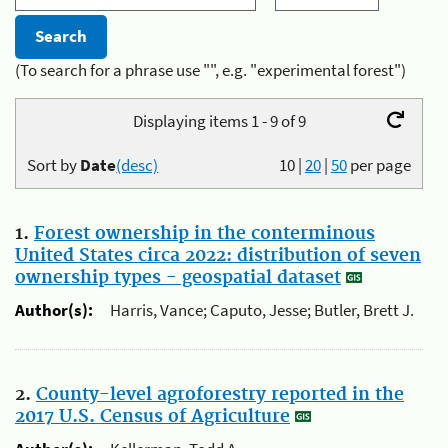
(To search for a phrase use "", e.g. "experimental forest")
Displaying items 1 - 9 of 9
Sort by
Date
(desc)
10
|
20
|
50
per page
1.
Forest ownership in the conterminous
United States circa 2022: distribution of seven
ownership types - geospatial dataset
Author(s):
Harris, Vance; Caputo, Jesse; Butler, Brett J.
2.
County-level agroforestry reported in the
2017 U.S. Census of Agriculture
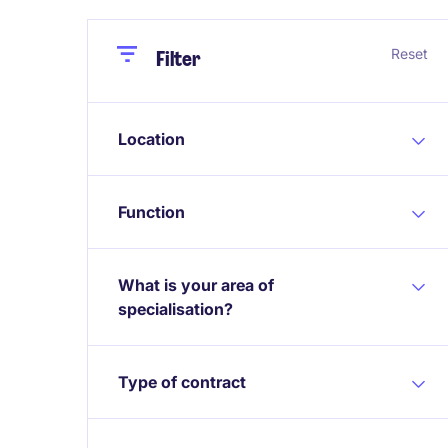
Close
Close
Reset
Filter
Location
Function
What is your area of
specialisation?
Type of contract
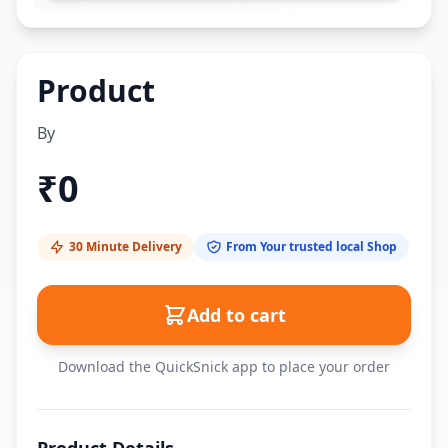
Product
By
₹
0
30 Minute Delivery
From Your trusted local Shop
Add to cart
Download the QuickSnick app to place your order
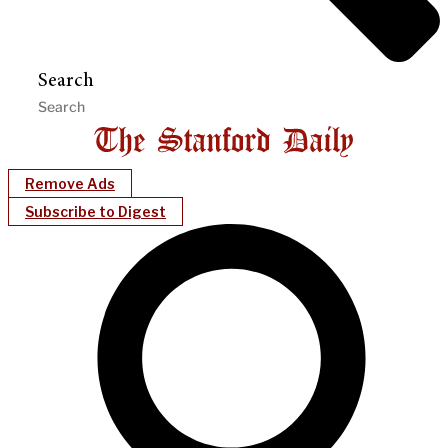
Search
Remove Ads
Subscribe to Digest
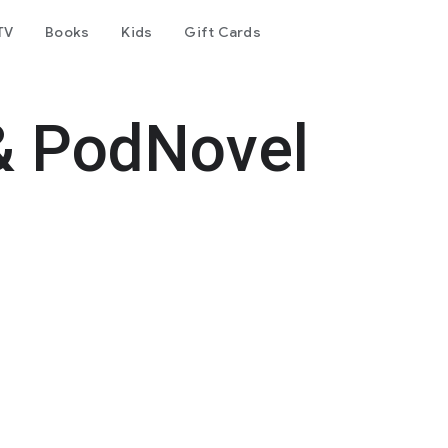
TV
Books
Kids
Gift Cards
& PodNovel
════════════════════
▸ **Work request**
Check each line of the records above, and copy those that hold the word "ownership".

▸ **Solution below**
Forest ownership in the conterminous
ownership types - geospatial dataset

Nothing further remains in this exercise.